Feldspar

Feldspars are a group of rock-forming aluminium tectosilicate minerals, containing sodium, calcium, potassium or barium. The most common members of the feldspar group are the plagioclase (sodium-calcium) feldspars and the alkali (potassium-sodium) feldspars. Feldspars make up about 60% of the Earth’s crust, and 41% of the Earth’s continental crust by weight.

Feldspars crystallize from magma as both intrusive and extrusive igneous rocks and are also present in many types of metamorphic rock. Rock formed almost entirely of calcic plagioclase feldspar is known as anorthosite. Feldspars are also found in many types of sedimentary rocks.

About 20 million tonnes of feldspar were produced in 2010, mostly by three countries: Italy (4.7 Mt), Turkey (4.5 Mt), and China (2 Mt).

Feldspar is a common raw material used in glassmaking, ceramics, and to some extent as a filler and extender in paint, plastics, and rubber. In glassmaking, alumina from feldspar improves product hardness, durability, and resistance to chemical corrosion. In ceramics, the alkalis in feldspar (calcium oxide, potassium oxide, and sodium oxide) act as a flux, lowering the melting temperature of a mixture. Fluxes melt at an early stage in the firing process, forming a glassy matrix that bonds the other components of the system together. In the US, about 66% of feldspar is consumed in glassmaking, including glass containers and glass fibre. Ceramics (including electrical insulators, sanitary ware, pottery, tableware, and tile) and other uses, such as fillers, accounted for the remainder.

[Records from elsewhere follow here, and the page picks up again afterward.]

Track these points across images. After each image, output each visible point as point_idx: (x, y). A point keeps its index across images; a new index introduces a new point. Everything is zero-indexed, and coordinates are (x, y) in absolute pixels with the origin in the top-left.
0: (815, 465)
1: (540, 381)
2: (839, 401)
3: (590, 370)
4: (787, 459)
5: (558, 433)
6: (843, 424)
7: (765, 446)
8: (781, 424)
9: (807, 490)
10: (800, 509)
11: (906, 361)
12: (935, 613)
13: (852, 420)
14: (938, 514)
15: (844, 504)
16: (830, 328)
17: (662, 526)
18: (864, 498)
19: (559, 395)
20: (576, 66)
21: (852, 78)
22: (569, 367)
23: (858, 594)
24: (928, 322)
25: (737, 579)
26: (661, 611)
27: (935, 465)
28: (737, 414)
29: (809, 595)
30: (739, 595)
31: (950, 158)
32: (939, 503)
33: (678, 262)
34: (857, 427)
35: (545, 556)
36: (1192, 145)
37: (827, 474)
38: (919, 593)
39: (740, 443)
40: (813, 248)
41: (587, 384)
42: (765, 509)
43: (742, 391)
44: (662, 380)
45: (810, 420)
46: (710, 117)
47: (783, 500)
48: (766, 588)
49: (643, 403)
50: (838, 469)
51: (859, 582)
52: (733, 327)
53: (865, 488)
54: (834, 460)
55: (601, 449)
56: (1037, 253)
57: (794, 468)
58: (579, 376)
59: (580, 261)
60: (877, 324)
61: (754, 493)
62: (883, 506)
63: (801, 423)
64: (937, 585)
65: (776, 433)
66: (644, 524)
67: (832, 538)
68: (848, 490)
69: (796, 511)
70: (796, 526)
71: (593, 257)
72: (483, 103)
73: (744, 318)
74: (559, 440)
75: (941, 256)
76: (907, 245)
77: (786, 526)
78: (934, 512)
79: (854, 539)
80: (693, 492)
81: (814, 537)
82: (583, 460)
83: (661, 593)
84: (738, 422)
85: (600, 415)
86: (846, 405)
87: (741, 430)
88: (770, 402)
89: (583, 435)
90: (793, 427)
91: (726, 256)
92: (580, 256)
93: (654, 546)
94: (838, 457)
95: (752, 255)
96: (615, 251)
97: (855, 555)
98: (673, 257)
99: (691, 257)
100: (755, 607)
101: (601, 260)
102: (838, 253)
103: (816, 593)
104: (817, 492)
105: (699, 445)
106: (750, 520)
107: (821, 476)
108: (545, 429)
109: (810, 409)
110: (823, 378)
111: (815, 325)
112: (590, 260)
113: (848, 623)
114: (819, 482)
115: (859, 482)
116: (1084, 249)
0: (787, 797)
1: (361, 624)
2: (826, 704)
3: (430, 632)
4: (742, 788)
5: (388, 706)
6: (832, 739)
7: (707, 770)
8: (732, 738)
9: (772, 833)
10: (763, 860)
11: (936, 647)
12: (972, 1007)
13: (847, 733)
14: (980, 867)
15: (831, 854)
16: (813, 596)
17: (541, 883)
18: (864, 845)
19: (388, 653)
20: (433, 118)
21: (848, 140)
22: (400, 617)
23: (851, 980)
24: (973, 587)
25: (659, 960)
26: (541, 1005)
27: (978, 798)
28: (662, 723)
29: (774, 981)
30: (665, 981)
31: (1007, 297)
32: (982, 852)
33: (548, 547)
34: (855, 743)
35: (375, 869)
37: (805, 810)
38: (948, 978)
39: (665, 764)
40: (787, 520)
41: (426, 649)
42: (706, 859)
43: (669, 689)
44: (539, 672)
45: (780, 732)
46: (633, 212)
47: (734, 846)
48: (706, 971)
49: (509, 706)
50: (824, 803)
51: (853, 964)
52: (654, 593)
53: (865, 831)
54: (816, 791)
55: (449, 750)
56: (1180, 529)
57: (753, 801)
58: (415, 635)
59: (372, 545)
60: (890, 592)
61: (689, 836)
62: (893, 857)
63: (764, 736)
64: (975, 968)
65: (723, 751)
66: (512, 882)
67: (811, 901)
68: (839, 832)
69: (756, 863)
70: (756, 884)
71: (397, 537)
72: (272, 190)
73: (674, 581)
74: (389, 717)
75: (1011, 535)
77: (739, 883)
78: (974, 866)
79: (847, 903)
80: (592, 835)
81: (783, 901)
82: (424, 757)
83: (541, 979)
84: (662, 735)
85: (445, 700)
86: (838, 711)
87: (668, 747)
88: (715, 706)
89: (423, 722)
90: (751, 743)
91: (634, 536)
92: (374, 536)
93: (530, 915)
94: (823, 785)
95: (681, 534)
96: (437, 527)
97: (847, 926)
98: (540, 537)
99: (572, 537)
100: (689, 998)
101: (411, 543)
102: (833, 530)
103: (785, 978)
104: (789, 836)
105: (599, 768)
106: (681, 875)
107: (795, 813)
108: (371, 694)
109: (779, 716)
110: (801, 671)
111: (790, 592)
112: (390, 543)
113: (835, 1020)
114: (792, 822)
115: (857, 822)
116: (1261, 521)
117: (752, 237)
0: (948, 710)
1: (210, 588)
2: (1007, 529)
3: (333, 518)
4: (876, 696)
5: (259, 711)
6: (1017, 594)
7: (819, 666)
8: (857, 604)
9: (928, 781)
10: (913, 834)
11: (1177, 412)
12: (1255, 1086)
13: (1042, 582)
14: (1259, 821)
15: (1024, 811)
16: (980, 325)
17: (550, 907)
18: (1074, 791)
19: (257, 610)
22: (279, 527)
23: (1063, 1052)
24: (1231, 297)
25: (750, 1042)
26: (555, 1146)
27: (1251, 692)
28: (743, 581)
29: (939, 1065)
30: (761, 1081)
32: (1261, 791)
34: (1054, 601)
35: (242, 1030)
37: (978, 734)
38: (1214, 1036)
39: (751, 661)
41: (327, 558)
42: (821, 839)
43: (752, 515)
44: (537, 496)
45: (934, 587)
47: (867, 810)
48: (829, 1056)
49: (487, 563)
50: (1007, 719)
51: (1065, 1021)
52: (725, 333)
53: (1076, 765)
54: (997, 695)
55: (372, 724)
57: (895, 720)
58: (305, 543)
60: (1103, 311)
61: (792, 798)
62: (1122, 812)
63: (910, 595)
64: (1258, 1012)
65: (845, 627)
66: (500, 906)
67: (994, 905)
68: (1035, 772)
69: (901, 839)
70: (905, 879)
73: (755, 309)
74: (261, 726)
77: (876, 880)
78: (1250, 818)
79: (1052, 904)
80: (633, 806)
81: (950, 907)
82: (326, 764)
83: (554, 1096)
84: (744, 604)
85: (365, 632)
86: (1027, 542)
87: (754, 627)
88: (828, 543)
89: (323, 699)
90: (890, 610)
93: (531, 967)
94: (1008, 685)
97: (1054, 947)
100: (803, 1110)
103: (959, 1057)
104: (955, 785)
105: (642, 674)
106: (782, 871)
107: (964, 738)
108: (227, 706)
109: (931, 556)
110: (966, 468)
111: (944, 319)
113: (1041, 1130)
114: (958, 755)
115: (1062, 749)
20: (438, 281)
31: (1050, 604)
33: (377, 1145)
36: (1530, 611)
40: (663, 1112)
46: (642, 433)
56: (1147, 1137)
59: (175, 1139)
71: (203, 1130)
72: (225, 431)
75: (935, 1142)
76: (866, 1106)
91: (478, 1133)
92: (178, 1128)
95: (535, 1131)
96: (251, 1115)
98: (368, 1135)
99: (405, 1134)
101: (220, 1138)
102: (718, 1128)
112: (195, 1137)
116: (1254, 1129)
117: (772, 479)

Bon Ami, which had a mine near Little Switzerland, North Carolina, used feldspar as an abrasive in its cleaners. The Little Switzerland Business Association says the McKinney Mine was the largest feldspar mine in the world, and North Carolina was the largest producer. Feldspar had been discarded in the process of mining mica until William Dibbell sent a premium quality product to the Ohio company Golding and Sons around 1910.